There is also a product-side implication: explanations can be tailored to the task and the audience. The paper’s selective retrieval method suggests a way to surface only the most relevant facts for a given question, which is often what makes explanations feel useful instead of overwhelming.

Knowledge graph stores domain data, ML results, and explanations together.
Selective retrieval pulls only relevant triplets for each question.
LLM turns retrieved facts into user-friendly explanations.
Evaluation used 33 questions in a manufacturing environment.
Metrics mentioned: accuracy, consistency, clarity, usefulness.

Limitations and open questions

The abstract is promising, but it leaves several practical questions unanswered. It does not include the actual metric scores, so we cannot judge how strong the method was relative to alternatives. It also does not describe a baseline comparison in the source material provided here.

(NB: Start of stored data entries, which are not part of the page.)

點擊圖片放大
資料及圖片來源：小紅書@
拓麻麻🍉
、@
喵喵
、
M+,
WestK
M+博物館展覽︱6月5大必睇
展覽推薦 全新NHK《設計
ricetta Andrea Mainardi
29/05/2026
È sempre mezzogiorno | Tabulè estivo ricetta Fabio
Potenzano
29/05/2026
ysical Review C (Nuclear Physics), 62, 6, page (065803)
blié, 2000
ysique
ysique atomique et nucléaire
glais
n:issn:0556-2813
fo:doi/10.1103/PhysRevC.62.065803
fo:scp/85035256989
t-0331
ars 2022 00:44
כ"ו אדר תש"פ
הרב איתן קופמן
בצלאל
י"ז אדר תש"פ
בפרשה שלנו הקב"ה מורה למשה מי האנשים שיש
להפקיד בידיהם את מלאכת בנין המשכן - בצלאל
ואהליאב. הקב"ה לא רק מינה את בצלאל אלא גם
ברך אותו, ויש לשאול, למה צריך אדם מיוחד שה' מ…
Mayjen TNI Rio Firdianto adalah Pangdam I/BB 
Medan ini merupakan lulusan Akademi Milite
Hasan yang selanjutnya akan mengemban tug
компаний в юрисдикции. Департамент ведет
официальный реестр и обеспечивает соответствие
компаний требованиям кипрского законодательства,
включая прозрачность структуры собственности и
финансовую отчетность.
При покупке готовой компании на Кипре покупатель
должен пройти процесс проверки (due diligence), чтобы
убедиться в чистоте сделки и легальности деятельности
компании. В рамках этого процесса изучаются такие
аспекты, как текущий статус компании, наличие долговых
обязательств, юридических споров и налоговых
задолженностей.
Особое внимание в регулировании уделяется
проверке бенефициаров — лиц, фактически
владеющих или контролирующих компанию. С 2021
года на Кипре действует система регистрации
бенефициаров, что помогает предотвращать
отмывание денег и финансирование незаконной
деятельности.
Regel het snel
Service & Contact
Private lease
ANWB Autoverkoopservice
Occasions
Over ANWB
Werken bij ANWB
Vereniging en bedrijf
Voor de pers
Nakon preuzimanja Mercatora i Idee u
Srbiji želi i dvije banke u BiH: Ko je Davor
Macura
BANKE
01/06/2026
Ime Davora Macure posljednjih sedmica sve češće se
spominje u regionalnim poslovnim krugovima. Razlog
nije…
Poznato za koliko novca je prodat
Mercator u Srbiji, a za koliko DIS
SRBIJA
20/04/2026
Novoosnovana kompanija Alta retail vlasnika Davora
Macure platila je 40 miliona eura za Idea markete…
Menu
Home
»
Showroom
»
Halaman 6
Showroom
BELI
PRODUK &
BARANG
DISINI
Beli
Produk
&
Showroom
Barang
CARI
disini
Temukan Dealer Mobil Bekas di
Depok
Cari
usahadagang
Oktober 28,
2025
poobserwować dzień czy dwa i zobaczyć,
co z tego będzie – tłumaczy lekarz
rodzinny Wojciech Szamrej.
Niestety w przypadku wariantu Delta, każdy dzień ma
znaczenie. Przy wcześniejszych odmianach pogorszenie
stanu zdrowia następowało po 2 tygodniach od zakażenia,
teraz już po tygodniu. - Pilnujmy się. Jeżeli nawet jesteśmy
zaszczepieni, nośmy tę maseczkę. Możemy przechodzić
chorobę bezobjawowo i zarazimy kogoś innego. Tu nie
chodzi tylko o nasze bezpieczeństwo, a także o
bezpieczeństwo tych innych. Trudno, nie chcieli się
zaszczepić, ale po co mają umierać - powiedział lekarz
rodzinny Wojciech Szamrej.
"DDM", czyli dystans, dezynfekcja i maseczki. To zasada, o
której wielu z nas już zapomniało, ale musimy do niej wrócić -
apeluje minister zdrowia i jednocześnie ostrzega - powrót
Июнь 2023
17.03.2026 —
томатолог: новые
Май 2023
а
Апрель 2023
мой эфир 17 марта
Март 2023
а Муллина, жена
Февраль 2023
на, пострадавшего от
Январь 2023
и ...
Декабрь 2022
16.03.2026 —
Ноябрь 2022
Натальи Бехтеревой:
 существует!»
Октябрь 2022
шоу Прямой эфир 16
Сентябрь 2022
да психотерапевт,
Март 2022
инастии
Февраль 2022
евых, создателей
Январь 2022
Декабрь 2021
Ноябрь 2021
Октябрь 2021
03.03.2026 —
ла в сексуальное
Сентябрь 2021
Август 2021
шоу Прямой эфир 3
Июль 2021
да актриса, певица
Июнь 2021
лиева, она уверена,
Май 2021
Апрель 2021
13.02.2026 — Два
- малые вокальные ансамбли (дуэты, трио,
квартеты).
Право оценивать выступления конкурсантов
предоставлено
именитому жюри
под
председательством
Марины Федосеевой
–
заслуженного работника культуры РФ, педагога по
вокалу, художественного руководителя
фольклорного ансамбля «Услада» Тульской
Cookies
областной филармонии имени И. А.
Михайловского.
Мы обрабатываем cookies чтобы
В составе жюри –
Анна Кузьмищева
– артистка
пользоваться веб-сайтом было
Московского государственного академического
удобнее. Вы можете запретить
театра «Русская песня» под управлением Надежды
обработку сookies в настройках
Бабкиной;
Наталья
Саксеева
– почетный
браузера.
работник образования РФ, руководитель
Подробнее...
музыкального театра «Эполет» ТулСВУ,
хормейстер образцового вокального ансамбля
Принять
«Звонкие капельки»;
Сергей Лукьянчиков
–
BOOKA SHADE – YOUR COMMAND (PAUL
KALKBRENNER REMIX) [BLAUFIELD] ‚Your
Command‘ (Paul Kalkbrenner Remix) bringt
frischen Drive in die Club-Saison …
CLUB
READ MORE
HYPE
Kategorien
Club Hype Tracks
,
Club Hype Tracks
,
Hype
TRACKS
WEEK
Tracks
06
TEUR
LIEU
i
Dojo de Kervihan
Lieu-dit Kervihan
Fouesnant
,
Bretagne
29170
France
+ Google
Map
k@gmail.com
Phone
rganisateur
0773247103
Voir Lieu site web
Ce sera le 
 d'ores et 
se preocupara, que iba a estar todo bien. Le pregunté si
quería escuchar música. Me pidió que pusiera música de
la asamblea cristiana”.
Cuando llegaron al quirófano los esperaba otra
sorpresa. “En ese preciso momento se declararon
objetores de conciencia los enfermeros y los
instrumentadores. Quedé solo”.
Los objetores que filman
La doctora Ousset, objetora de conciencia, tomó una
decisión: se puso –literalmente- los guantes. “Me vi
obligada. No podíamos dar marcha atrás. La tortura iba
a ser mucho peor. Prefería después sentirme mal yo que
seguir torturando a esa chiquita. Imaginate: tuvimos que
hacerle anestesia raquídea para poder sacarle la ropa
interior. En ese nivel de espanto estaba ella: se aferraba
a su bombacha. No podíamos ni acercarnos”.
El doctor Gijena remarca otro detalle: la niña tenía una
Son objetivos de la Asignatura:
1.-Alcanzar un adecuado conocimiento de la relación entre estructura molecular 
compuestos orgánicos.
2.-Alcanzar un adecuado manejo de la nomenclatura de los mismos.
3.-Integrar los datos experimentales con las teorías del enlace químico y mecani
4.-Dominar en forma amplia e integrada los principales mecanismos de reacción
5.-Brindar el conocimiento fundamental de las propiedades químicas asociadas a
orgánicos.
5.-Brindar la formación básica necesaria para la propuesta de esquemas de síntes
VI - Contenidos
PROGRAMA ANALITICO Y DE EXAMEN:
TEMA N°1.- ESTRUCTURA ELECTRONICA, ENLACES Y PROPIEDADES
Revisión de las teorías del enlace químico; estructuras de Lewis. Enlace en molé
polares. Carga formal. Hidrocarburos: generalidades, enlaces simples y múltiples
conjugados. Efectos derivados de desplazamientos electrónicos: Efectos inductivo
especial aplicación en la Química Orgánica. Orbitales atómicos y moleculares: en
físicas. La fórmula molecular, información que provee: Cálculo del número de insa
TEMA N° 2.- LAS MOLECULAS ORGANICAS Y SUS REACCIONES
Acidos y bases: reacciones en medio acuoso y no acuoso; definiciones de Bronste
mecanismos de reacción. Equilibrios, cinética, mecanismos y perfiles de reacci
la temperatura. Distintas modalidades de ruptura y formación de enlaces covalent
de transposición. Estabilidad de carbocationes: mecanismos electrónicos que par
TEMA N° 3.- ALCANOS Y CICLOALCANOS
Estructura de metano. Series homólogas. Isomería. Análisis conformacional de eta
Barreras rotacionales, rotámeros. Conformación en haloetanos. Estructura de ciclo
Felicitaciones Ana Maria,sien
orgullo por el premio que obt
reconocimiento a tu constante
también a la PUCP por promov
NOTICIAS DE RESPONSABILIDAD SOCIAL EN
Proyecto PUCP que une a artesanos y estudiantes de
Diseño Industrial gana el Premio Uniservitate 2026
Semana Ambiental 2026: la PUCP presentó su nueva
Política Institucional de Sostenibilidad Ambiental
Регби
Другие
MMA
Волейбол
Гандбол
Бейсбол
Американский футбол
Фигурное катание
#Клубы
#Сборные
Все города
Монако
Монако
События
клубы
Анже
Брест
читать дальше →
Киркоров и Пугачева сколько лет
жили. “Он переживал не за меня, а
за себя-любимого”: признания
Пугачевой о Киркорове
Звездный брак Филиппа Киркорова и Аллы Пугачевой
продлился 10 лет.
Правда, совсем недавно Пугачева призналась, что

Another open question is how the selective retrieval performs as the knowledge graph grows. In real manufacturing systems, domain knowledge can become large, messy, and highly dynamic. The abstract does not say how retrieval quality changes with scale, or how much manual effort is needed to maintain the graph and the explanation mappings.

There is also the broader issue of trust. Even if the LLM is grounded in retrieved triplets, the final explanation is still generated text. The paper suggests that this improves interpretability, but the abstract does not show whether users consistently prefer these explanations over other XAI methods, or how much they improve actual operational decisions.

Still, the direction is clear: combine structured knowledge with language generation instead of asking a model to explain itself in a vacuum. For engineering teams working on explainable ML in manufacturing, that is a practical pattern worth watching, especially if the goal is to make model outputs understandable to people who are not ML specialists.

In short, this paper is less about a flashy new model and more about an architecture for making ML explanations usable. That makes it relevant to anyone trying to ship explainable AI into a real workflow, where clarity, context, and controlled generation matter as much as raw model performance.